-- Material provided follows --

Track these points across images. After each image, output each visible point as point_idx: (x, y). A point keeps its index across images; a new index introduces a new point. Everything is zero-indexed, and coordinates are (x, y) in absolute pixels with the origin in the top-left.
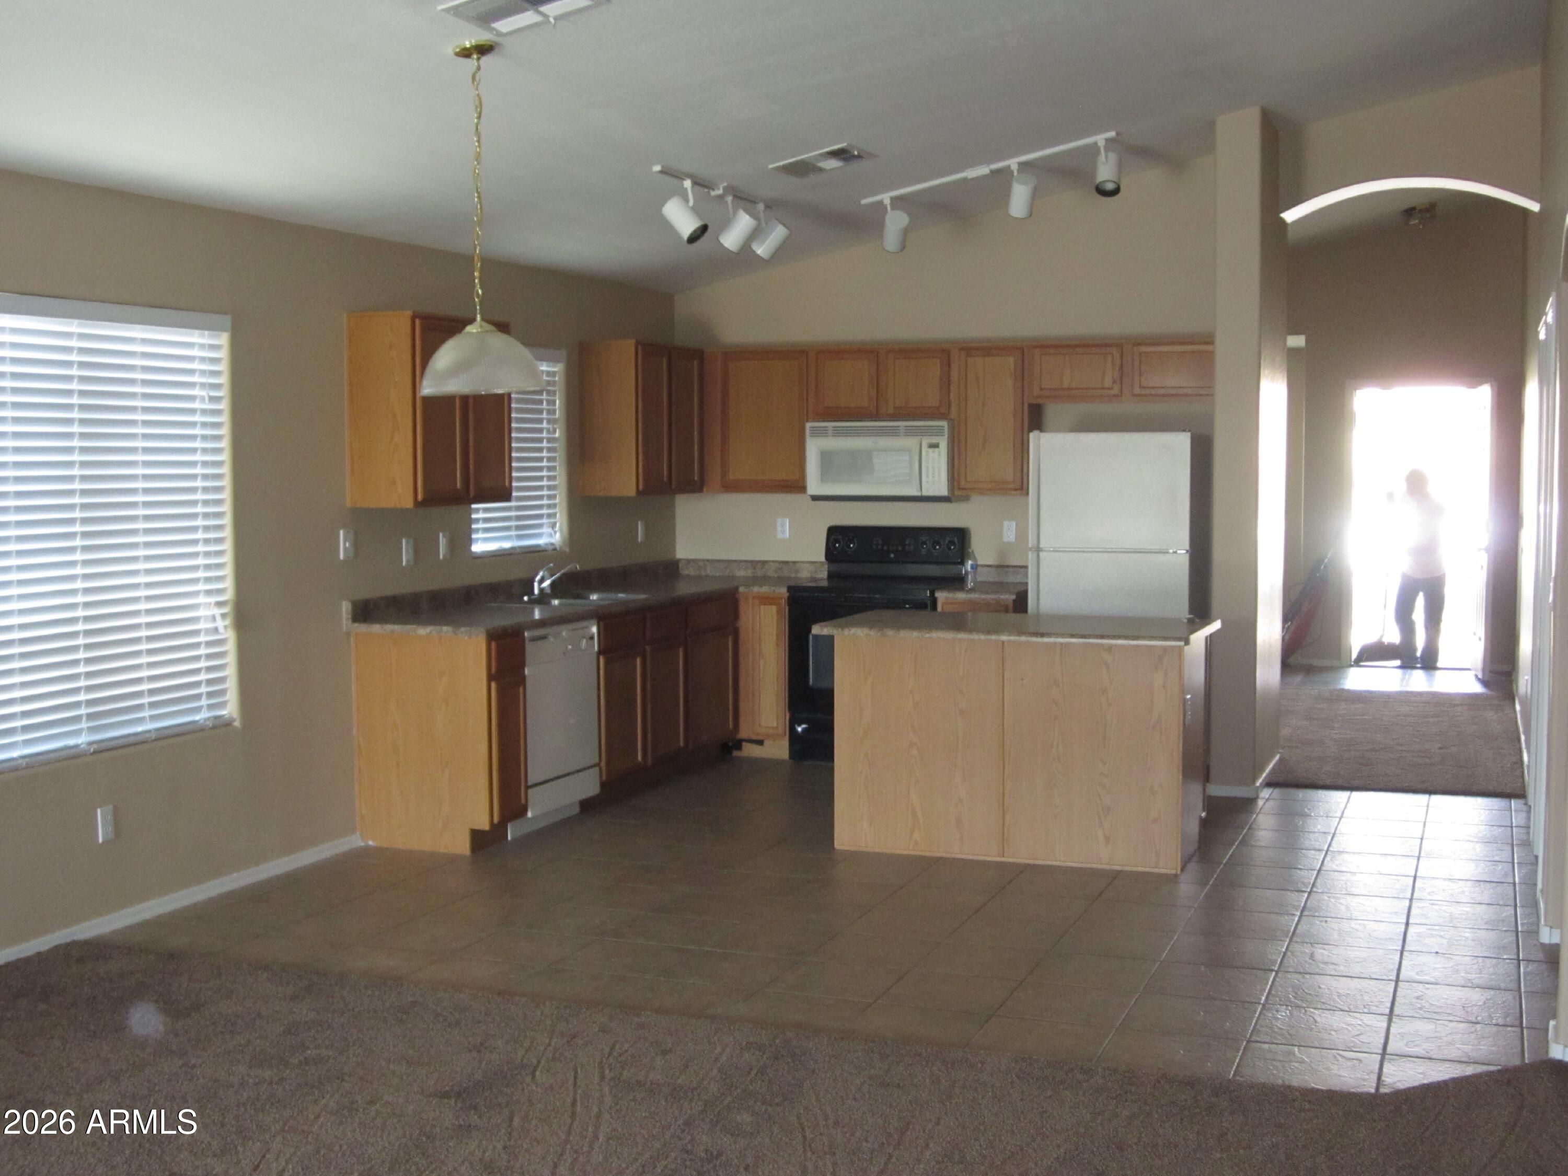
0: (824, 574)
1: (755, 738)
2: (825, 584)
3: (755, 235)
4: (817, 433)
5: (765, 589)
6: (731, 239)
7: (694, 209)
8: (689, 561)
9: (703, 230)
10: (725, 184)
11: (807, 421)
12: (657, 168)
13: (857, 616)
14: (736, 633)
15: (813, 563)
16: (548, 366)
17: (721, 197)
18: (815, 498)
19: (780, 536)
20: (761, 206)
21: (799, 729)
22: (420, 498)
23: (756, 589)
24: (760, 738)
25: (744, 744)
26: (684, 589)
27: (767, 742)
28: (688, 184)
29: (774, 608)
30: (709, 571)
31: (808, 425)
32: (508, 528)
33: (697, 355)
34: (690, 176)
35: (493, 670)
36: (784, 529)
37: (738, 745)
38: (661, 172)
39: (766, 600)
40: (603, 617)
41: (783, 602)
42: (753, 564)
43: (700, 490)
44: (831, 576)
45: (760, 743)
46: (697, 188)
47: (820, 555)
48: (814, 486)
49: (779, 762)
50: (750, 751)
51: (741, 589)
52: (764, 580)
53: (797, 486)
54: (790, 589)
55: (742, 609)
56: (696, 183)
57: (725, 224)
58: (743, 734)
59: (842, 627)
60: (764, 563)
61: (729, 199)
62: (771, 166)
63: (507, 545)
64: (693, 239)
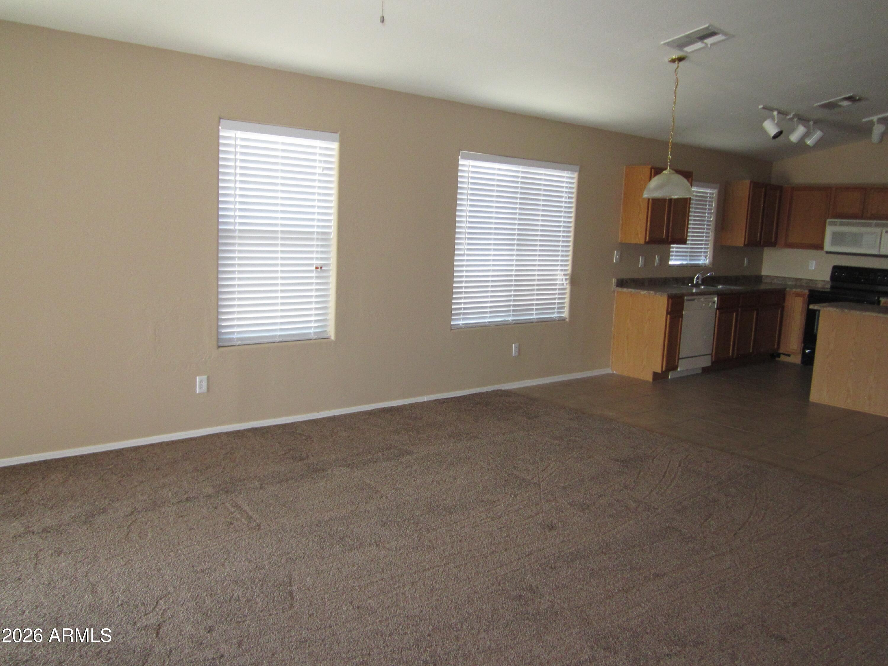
0: (828, 286)
1: (786, 353)
2: (829, 290)
3: (807, 135)
4: (831, 224)
5: (798, 290)
6: (794, 137)
7: (778, 124)
8: (768, 276)
9: (780, 133)
10: (794, 113)
11: (828, 218)
12: (761, 107)
14: (783, 308)
15: (823, 281)
16: (711, 190)
17: (791, 119)
18: (827, 252)
19: (810, 268)
20: (811, 123)
21: (807, 351)
22: (647, 240)
23: (794, 290)
24: (788, 353)
25: (782, 356)
26: (763, 287)
27: (792, 356)
28: (775, 113)
29: (801, 299)
30: (775, 281)
31: (828, 220)
32: (686, 256)
33: (780, 188)
34: (776, 109)
35: (669, 310)
36: (812, 265)
37: (779, 355)
38: (763, 108)
39: (798, 295)
40: (721, 295)
41: (806, 296)
42: (797, 280)
43: (775, 246)
44: (832, 287)
45: (789, 355)
46: (781, 116)
47: (828, 278)
48: (828, 246)
49: (794, 365)
50: (783, 358)
51: (788, 289)
52: (801, 287)
53: (819, 247)
54: (810, 291)
55: (787, 297)
56: (780, 112)
57: (792, 130)
58: (781, 351)
59: (824, 307)
60: (801, 279)
61: (795, 120)
62: (816, 105)
63: (685, 262)
64: (775, 137)
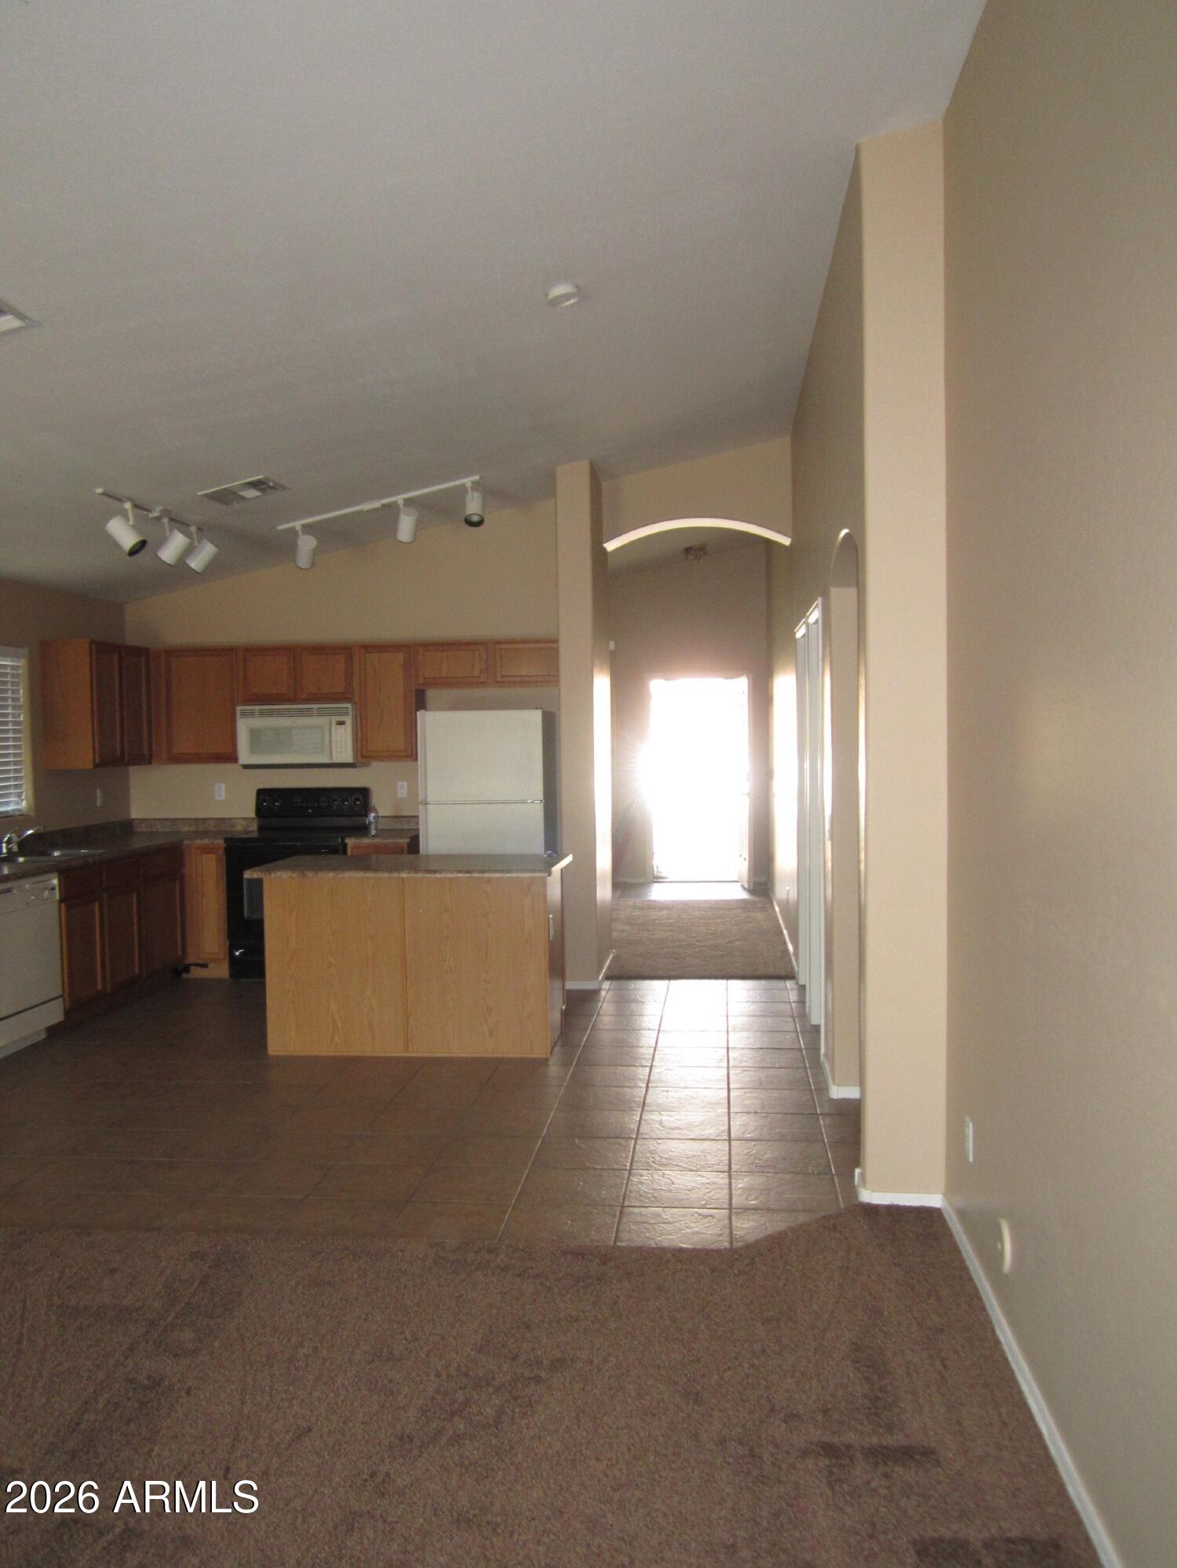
0: (254, 827)
1: (201, 962)
2: (255, 835)
3: (189, 551)
4: (244, 714)
5: (206, 841)
6: (169, 552)
7: (136, 528)
8: (141, 820)
9: (142, 545)
10: (161, 508)
11: (238, 705)
12: (99, 490)
13: (280, 862)
14: (182, 878)
15: (245, 819)
16: (13, 661)
17: (158, 519)
18: (246, 767)
19: (218, 798)
20: (193, 529)
21: (237, 953)
23: (198, 842)
24: (205, 962)
25: (193, 969)
26: (139, 844)
27: (211, 965)
28: (128, 506)
29: (213, 856)
30: (159, 828)
31: (239, 709)
33: (142, 652)
34: (130, 499)
36: (221, 792)
37: (187, 969)
38: (104, 494)
39: (206, 850)
40: (64, 870)
41: (221, 852)
42: (196, 820)
43: (150, 763)
44: (261, 829)
45: (205, 966)
46: (137, 510)
47: (251, 813)
48: (244, 757)
49: (220, 981)
50: (196, 973)
51: (186, 842)
52: (206, 833)
53: (229, 756)
54: (226, 840)
55: (187, 858)
56: (136, 506)
57: (162, 541)
58: (190, 960)
59: (270, 871)
60: (205, 820)
61: (165, 520)
62: (199, 493)
64: (134, 551)
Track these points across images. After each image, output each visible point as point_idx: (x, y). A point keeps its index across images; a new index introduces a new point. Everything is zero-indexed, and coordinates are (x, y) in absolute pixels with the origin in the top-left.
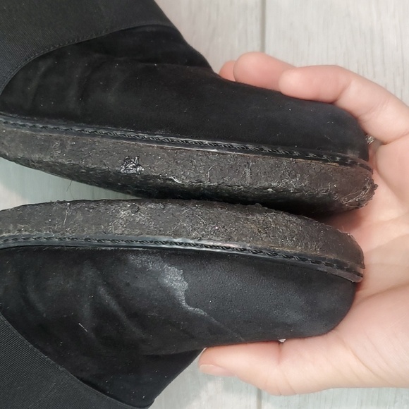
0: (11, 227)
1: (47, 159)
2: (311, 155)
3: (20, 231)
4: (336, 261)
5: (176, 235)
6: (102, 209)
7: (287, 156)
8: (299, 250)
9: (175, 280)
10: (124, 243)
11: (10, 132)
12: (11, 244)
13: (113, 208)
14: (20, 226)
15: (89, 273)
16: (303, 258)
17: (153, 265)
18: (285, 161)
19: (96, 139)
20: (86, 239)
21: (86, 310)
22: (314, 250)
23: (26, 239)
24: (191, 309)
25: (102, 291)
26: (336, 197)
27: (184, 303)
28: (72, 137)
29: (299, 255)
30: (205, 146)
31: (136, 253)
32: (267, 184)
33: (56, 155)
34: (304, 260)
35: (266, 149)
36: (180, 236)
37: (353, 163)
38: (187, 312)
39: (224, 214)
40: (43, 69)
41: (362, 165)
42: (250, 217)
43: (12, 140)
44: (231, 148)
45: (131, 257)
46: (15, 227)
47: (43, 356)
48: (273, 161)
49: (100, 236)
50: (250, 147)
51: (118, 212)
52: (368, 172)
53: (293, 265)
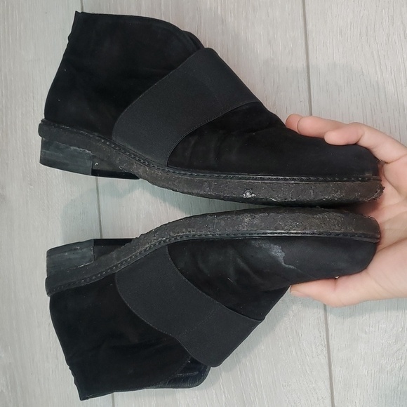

-- Material provided concluded --

Exercise objective:
Duplicate the lines from the start of the records up to and including the line with "57: (725, 224)", leaving out the pictures.

Task result:
Track these points across images. After each image, output each visible point as point_idx: (x, y). A point keeps its index across images; a new index introduces a new point. Everything is zero-indexed, and coordinates are (x, y) in absolute pixels with the origin in the top-left.
0: (824, 574)
1: (755, 738)
2: (825, 584)
3: (755, 235)
4: (817, 433)
5: (765, 589)
6: (731, 239)
7: (694, 209)
8: (689, 561)
9: (703, 230)
10: (725, 184)
11: (807, 421)
12: (657, 168)
13: (857, 616)
14: (736, 633)
15: (813, 563)
16: (548, 366)
17: (721, 197)
18: (815, 498)
19: (780, 536)
20: (761, 206)
21: (799, 729)
22: (420, 498)
23: (756, 589)
24: (760, 738)
25: (744, 744)
26: (684, 589)
27: (767, 742)
28: (688, 184)
29: (774, 608)
30: (709, 571)
31: (808, 425)
32: (508, 528)
33: (697, 355)
34: (690, 176)
35: (493, 670)
36: (784, 529)
37: (738, 745)
38: (661, 172)
39: (766, 600)
40: (603, 617)
41: (783, 602)
42: (753, 564)
43: (700, 490)
44: (831, 576)
45: (760, 743)
46: (697, 188)
47: (820, 555)
48: (814, 486)
49: (779, 762)
50: (750, 751)
51: (741, 589)
52: (764, 580)
53: (797, 486)
54: (790, 589)
55: (742, 609)
56: (696, 183)
57: (725, 224)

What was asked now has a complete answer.